How HubSpot Integrates Sales and Marketing

3 Minute Read |
January 17, 2020

“The hurt caused to companies (of any size) by the technology silos between marketing and sales departments will force a fundamental relook at how they deploy these technologies. Marketing & sales can no longer afford to be separated technologically or strategically – bridging the age-old gap has to happen now to ensure continued revenue growth.”

Satya Krishnaswamy, Head of Personalization, Adobe

If you believe the gap between Sales and Marketing functions in the B2B space is going to continue to close in the 2020s, look no further than the technology. While we can outline the many reasons sales and marketing departments have been at odds over the years, it’s safe to say there’s never been a time when getting these two on the same page has been easier.

For companies that use HubSpot, multiply that last sentence by 10x.

Traditionally, HubSpot has marketed itself as a platform for inbound marketing. They created the category “inbound marketing,” and built the technology to support that function to great success in the mid-2000s and early 2010s. But the true strength of the platform has shifted.

Inbound used to promote itself through an “if you blog it, they will come” lens. Create compelling content, publish it on your blog, schedule it on your social media channels, and watch as your inbox gets flooded with leads! That part of inbound has and always will be a myth. But the part of inbound that DOES work is utilizing the content you’re creating in all parts of the customer lifecycle to help grow the company.

Nowadays, HubSpot’s strength is that it allows sales teams to see how effective its marketing team is performing for each contact, understand what the prospect is actually interested in, and change the conversation accordingly. Essentially, this is the technology answer to changing this…

Sales and Marketing chart

to this…

Venn diagram of sales, marketing and growth

Somehow, the company that railed against sales teams and outbound tactics has built the perfect tool for them to gather the intelligence they need to succeed at their job.

In 2014, HubSpot added a CRM. Since then, it has added a fully flourished Sales Hub with tools for outreach, lead nurturing, pipeline segmentation, and so much more. Its technology essentially “spies” on any prospect who has given you their information (whether through one of your website forms, or via email) and you can track, among others, every email they open, blog post they read, and page on your website they visit.

But that’s just the tip of the iceberg! Let’s look at how each operates:

Sales and Marketing chart

On the left, you see how Sales teams generally Attract, Connect, Close, and Delight their prospects and customers. On the right, you see the same for marketing.

Let’s look at how Marketing + Sales teams use HubSpot at each step.

Attract

For sales, it’s never been easier to automate outreach than it is with HubSpot. If you have a prospect list you built through LinkedIn or other means, you can put prospects into an automated sequence with ease.

With Marketing, all of your Google Ad tracking is seamlessly integrated into HubSpot, and your social media posts can be published directly through the platform.

Connect

For salespeople, connecting generally occurs during conversation and opens up an opportunity to educate someone on what it is they do. Creating personalized content through templated landing pages and emails is simple and intuitive with HubSpot. When you connect HubSpot forms, any lead generated becomes automatically entered into your CRM and as mentioned above, you will now be able to watch their every move 😉

Close 

The process from Connect to Close varies in length and difficulty for companies. But for Sales and Marketing teams looking to come together, this is where the tool plays nicely.

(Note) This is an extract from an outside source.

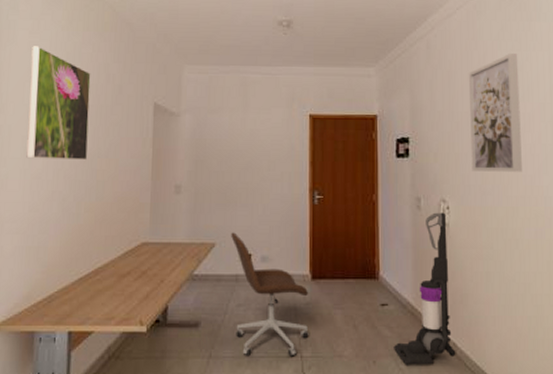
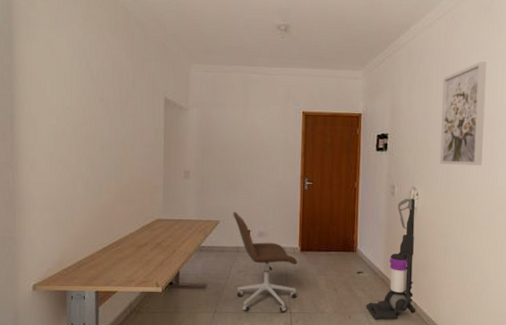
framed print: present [26,46,91,161] -> none [50,42,107,148]

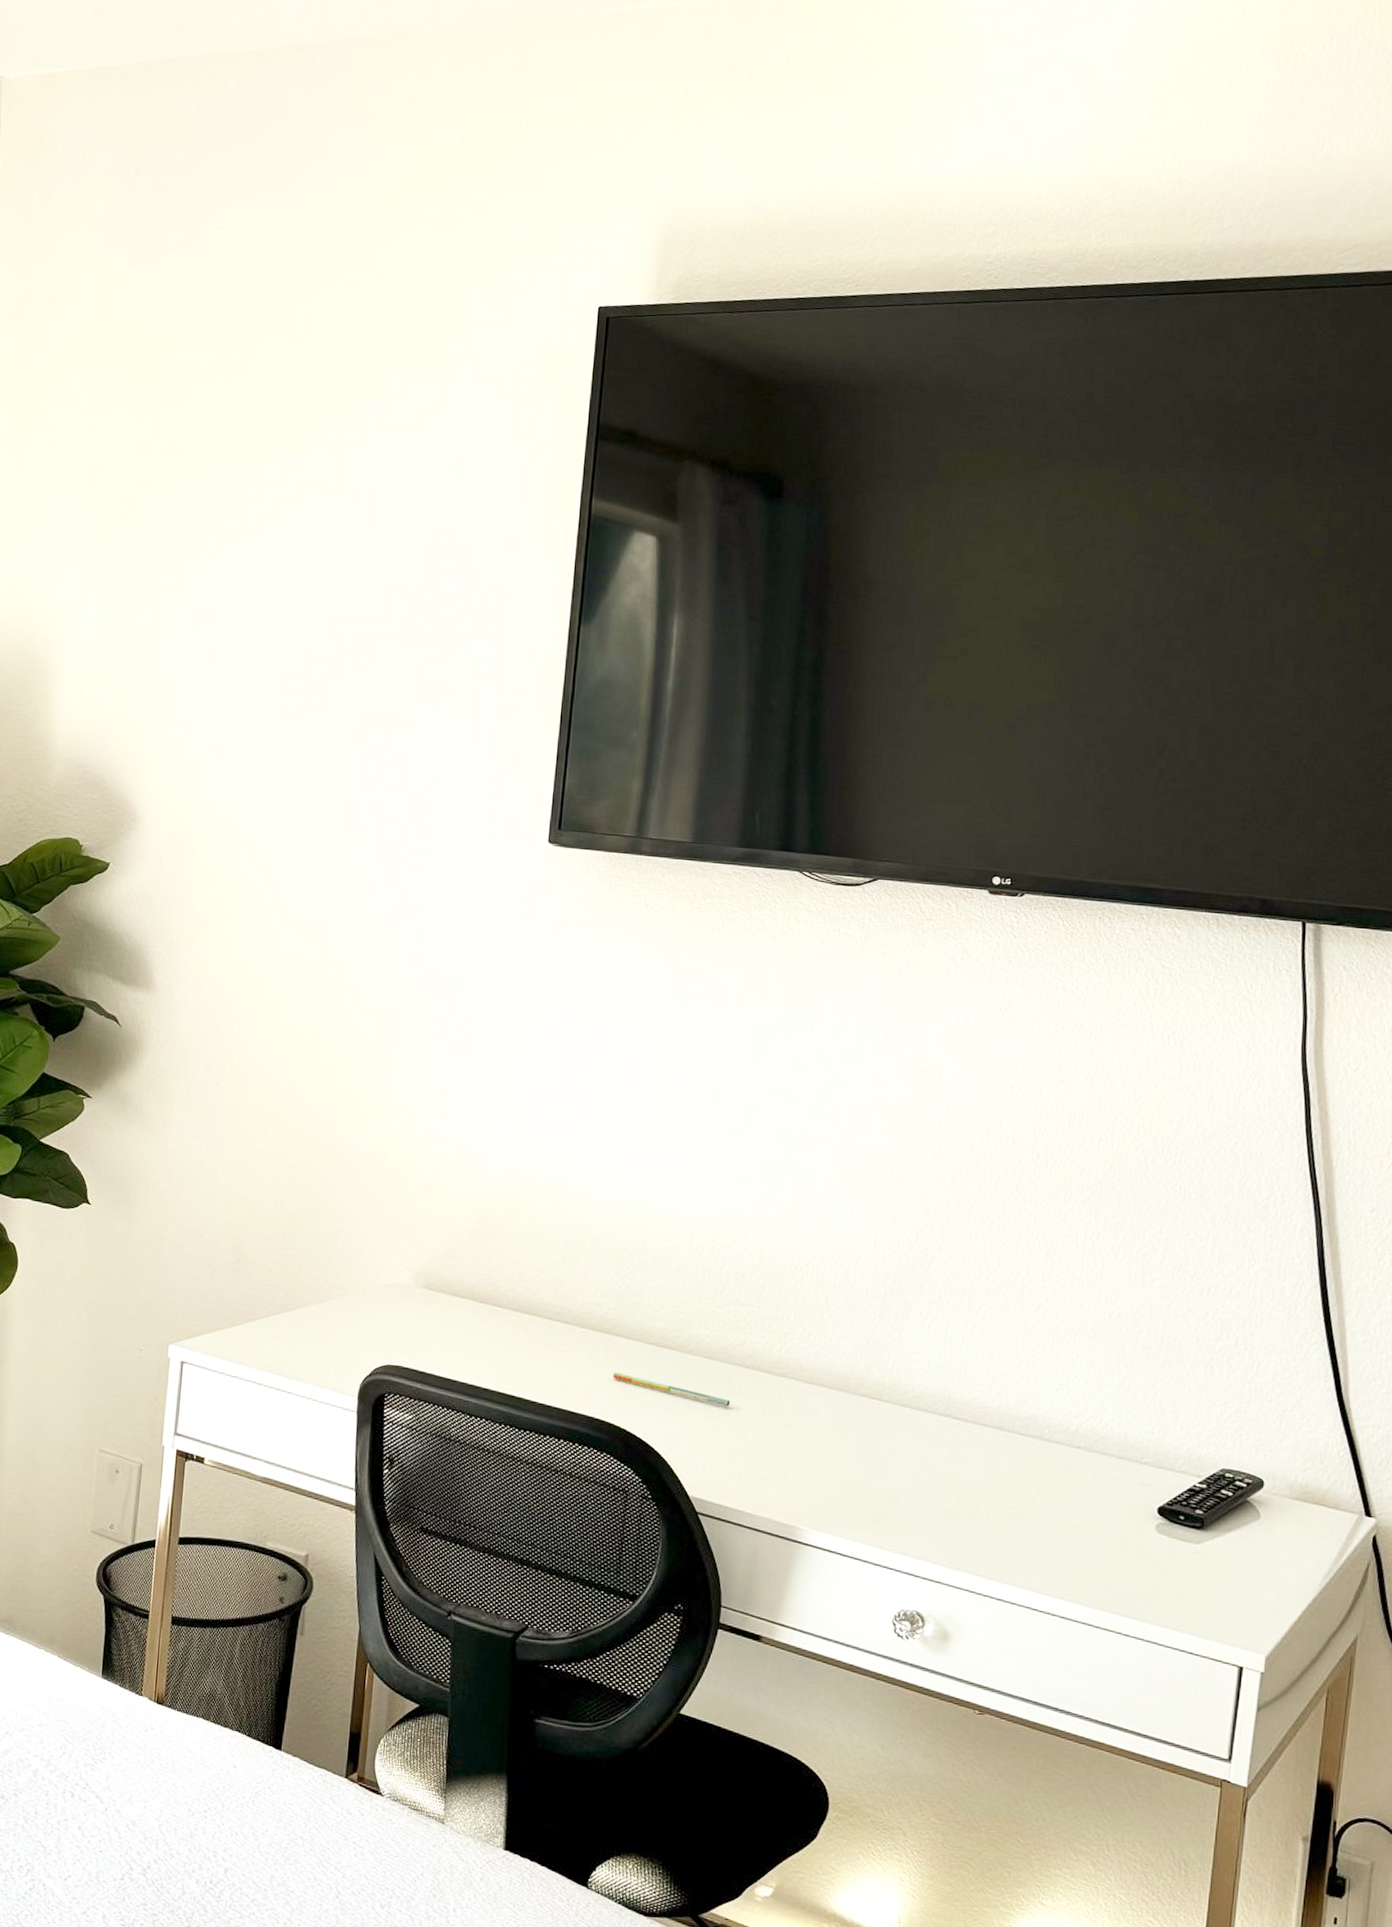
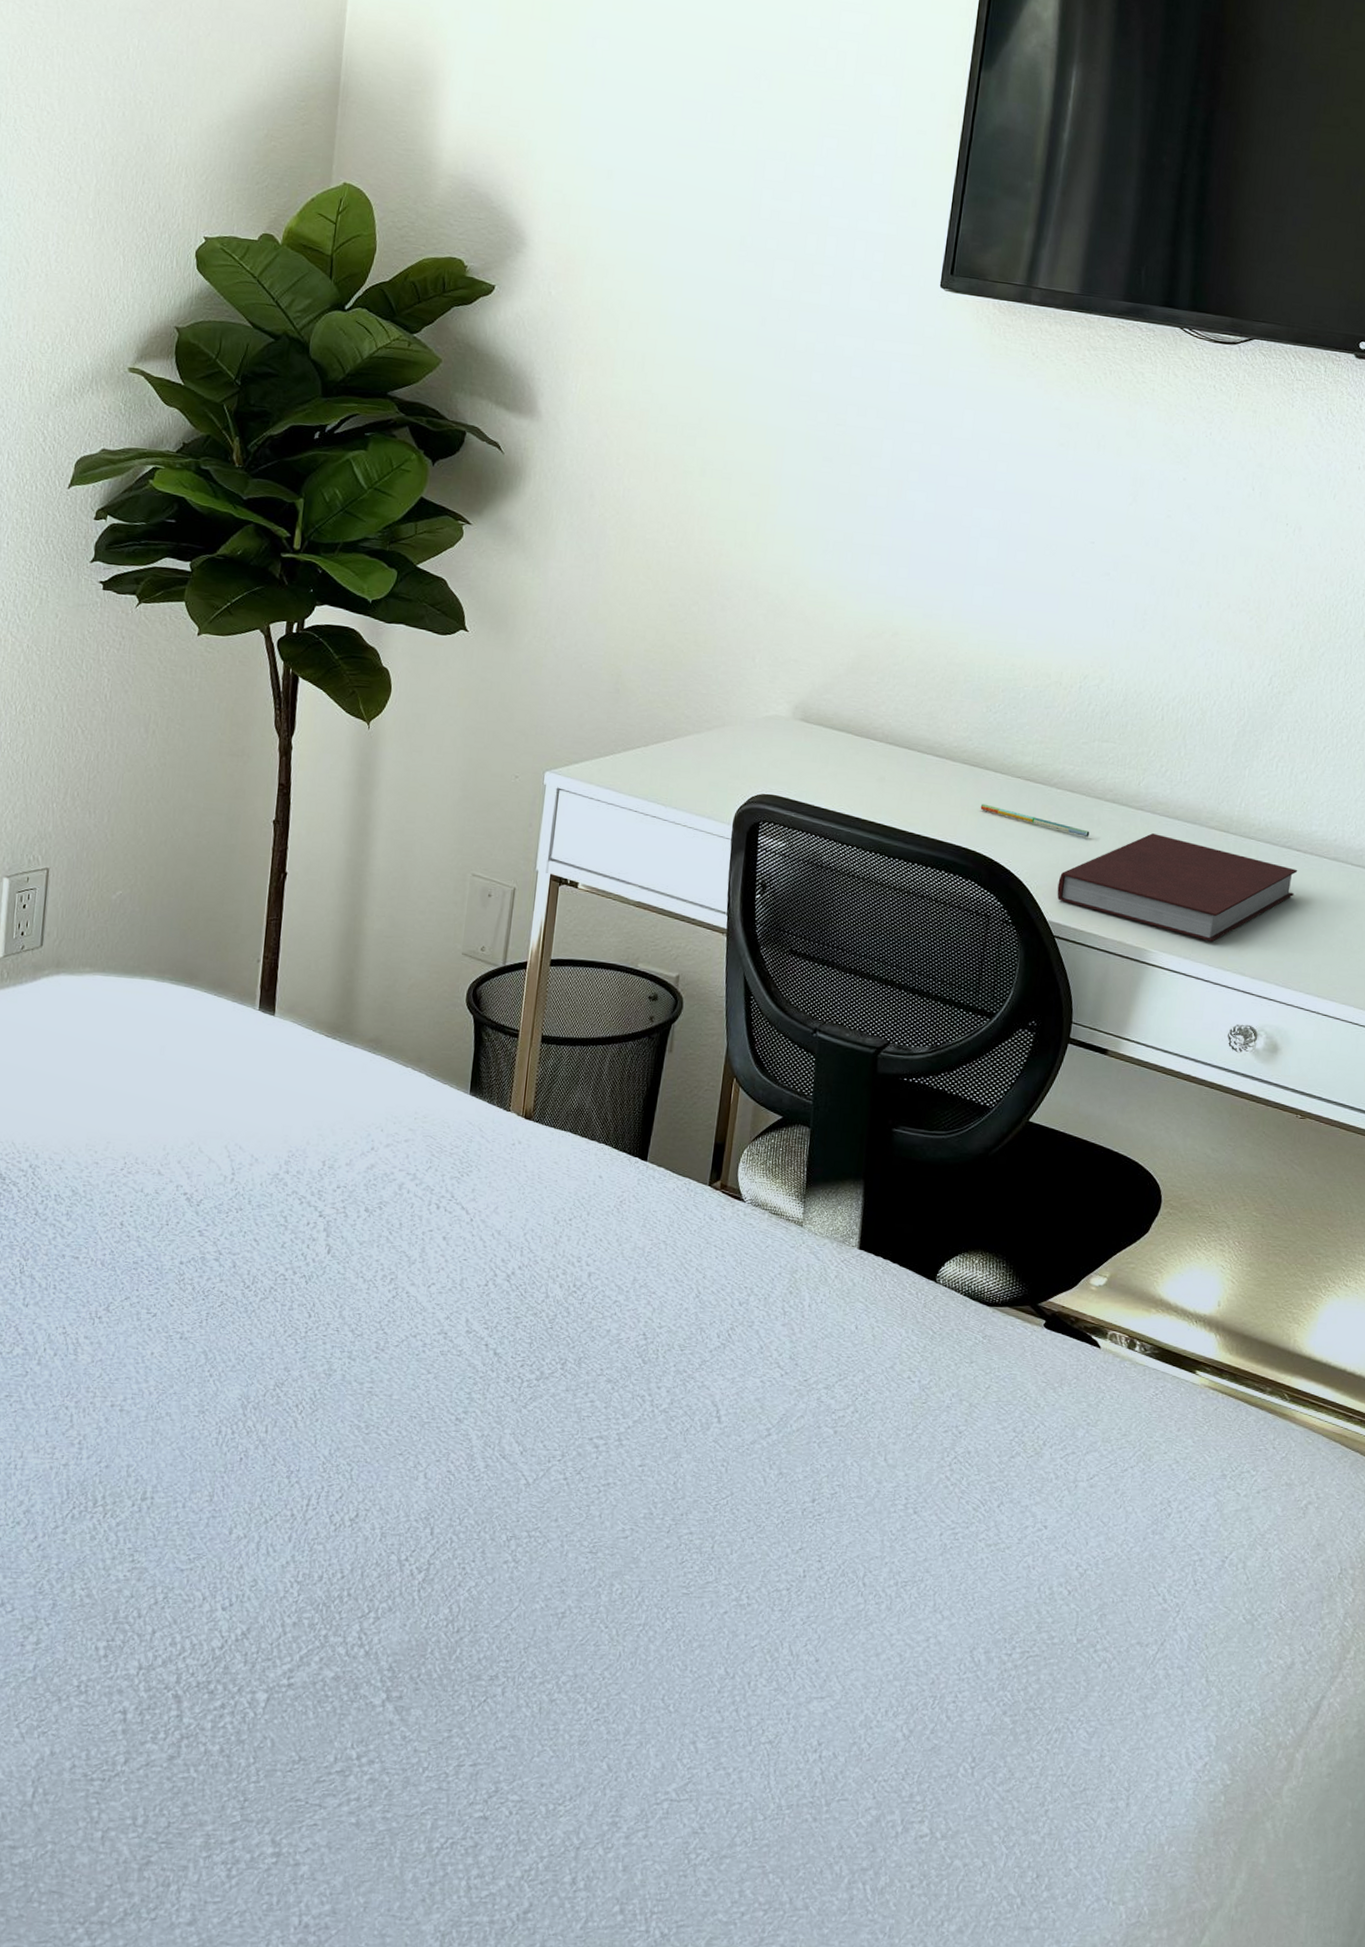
notebook: none [698,1402,959,1519] -> present [1057,833,1298,942]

With the email integrations, workflows can be automated based on prospect behavior. Not returning an email? Let’s send Prospect A into Workflow A and remind them 3 days from now. Did they visit our website? Let’s send Prospect B into Workflow B and provide more educational content based on which page they came to.

Sales teams can use email templates based on situations, have meetings scheduled from their calendars, enroll prospects in a series of highly personalized email sequences, and find relevant files easily as they try to close their prospect into a customer.

Delight

There are two types of customer delight – educational and experiential. HubSpot makes the educational part of delighting a customer – teaching them the latest and greatest – incredibly easy and relevant.

Their SEO tool helps you research topics that people are showing interest in, and offer some derivatives as well, enabling you to create blog content relevant to your audience. As mentioned earlier, you can schedule your social media posts straight from their publishing tool. As your contacts start interacting with your content, HubSpot allows you to track this behavior,  so you can gain the intel needed to write the perfect follow-up to topics.

But the biggest benefit? Everybody’s playing in the same sandbox!

Too often, the divide between marketing and sales is how they are siloed. With HubSpot, each department has access to the same files, can monitor where prospects are in the customer lifecycle and make smart decisions accordingly, and run reports that show the effectiveness of their efforts.

The structural benefits of having the Sales Hub where one department lives each day integrated with the Marketing Hub, where the other department lives, allows all parties to row the boat in the same direction, coming together to help grow your company.